• **SUPPLIED PASSAGE**
+++

How an elite of public servants moulded foreign policy over eight decades.

NBR columnist Nevil Gibson speaks with Hamish McNicol.

Nevil Gibson Sun, 17 Jul 2022

Prime Minister Jacinda Ardern’s high-profile global diplomacy in recent weeks prompted some to perceive fundamental changes in foreign policy. These were based on her invitation to the Nato summit in Madrid, forgoing the Commonwealth Heads of Government meeting in Rwanda, the signing of a free market deal with the European Union, another mission to Australia, and attendance at the past week’s Pacific Forum.

This level of activity was to be expected after a two-year hiatus, during which New Zealand was closed to the world. The commentary suggested a change in emphasis, with closer military and political ties to the US and Western allies to resist Russia’s invasion of Ukraine, and a more critical stance toward China for its backing of Russia and growing influence in the Pacific.

Foreign Affairs Minister Phil Goff signs the China FTA in Beijing. PM Helen Clark is looking over his shoulder. Photo: MFAT.

Attitudes hardened toward the UN’s failure to condemn the Ukraine invasion and the use of the Security Council’s veto by Russia and China to ensure this outcome.

Among the academic commentators, Otago’s Professor Robert Patman and Victoria’s Geoffrey Miller have offered insights. Miller explains Ardern’s apparent embrace of a pro-Western stance despite her rejection of an ideologically polarised world between the democracies and authoritarian states.

He likened her brief speech at Madrid to David Lange’s foreign policy of the 1980s, when the anti-nuclear stance turned off allies such as the US and UK. Now that Nato was widening its European remit to include security threats from China, Miller noted Ardern’s lack of direct references in a separate speech at Chatham House, a London think tank.

China buys a third of New Zealand’s exports, including dairy and meat that has limited access to US and European markets, meaning Ardern has no reason to hope its military support for the West will be repaid in economic benefits.

No change

Patman sees no change in New Zealand’s strategy of supporting the West against authoritarian states that flagrantly breach an international rules-based order, while also rejecting “the view that any great power should enjoy exceptional rights and privileges in the 21st century”. Defeat of Putin was critical, as it would curb any Chinese plans to annex Taiwan.

+++

(Structured pose outputs)
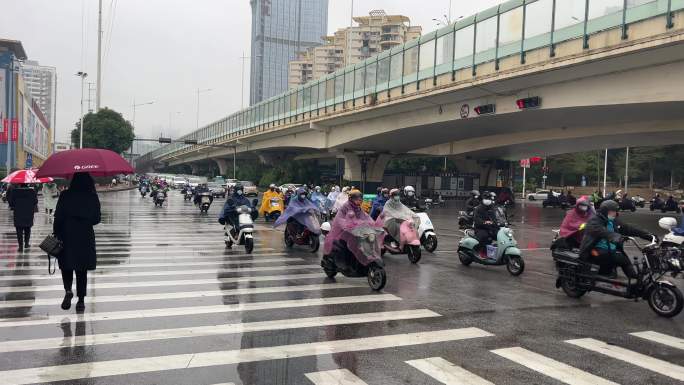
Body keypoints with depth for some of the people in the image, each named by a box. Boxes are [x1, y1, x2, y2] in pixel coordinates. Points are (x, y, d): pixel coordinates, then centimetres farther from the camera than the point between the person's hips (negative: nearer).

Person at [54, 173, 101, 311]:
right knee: (82, 270, 9)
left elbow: (58, 217, -7)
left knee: (66, 266, 14)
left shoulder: (65, 196, -6)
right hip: (86, 238, 1)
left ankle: (68, 290, -8)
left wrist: (56, 234, 2)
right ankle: (81, 300, 10)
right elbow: (97, 219, 1)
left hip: (67, 237, -1)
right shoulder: (93, 197, -3)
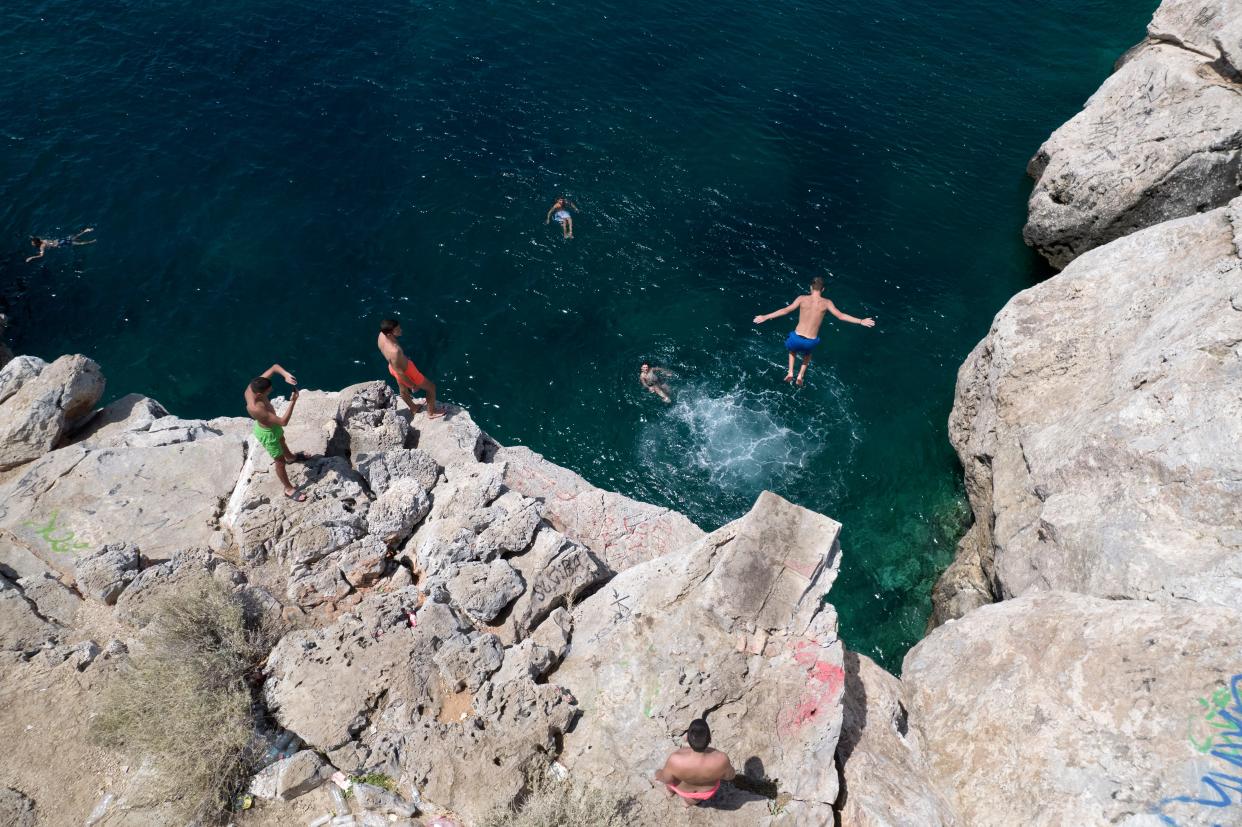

+++

• **ASSIGNED TASK 1**
Answer these questions using the article on New Zealand foreign policy:
(a) Which summit was Ardern invited to, and in what city was it held?
(b) What share of New Zealand's exports does China buy?
(c) According to Patman, why was the defeat of Putin critical?
• **ASSIGNED TASK 2**
Write a continuation of the article on New Zealand foreign policy, picking up after its final sentence.

• **OUTPUT 1**
(a) The Nato summit, held in Madrid.
(b) A third.
(c) It would curb any Chinese plans to annex Taiwan.

• **OUTPUT 2**
Ian McGibbon has a 40-year career as a public historian. Photo: MUP.

None of these issues is new but historical context is available in New Zealand’s Foreign Service: A History, a 570-page volume edited by Ian McGibbon, who has written some 20 books on diplomatic and military topics.

A key issue is the role of prime ministers in foreign policy. From its origins in 1943, this was handled by the prime minister’s office, now the Department of Prime Minister and Cabinet. In those days, foreign policy was known as ‘external affairs’ and performed by a handful of officials.

They were small fry compared with the rest of the public service but compensated by being smarter and more influential. Until the 1980s, it was standard practice for Labour prime ministers, from Peter Fraser onward, to have the external affairs portfolio.

After 1945, this involved the building of post-war global institutions, including the UN. Notably, New Zealand opposed a Security Council veto for the five victorious world powers. The National government, elected in 1949 under Sir Sidney Holland, had less interest in the international scene, though that changed under Sir Keith Holyoake, who continued the tradition.

Holland closed three of the then eight diplomatic posts established by Fraser. The most notable was Moscow, where a legation had opened during wartime. Labour restored it as an embassy in 1973.

Soviet agents

The staff of six in the late 1940s had four communist sympathisers, all of whom were later forced out of the foreign service as the Cold War intensified and agents recruited by the Soviet Union were exposed. The best known, Paddy Costello, was the service’s most accomplished linguist. He went to an academic post in England.

WB Sutch was first suspected as a Soviet agent while representing New Zealand on the UN’s Economic and Social Council in New York from 1947-50. He was personally investigated by Sir Alister McIntosh, the Secretary of External Affairs, at Fraser’s request.

McIntosh admired Sutch and hoped he would get a post outside the service on his return to Wellington. Later, despite the suspicions, Sutch was appointed head of the Department of Industries and Commerce under the Nash government in 1958.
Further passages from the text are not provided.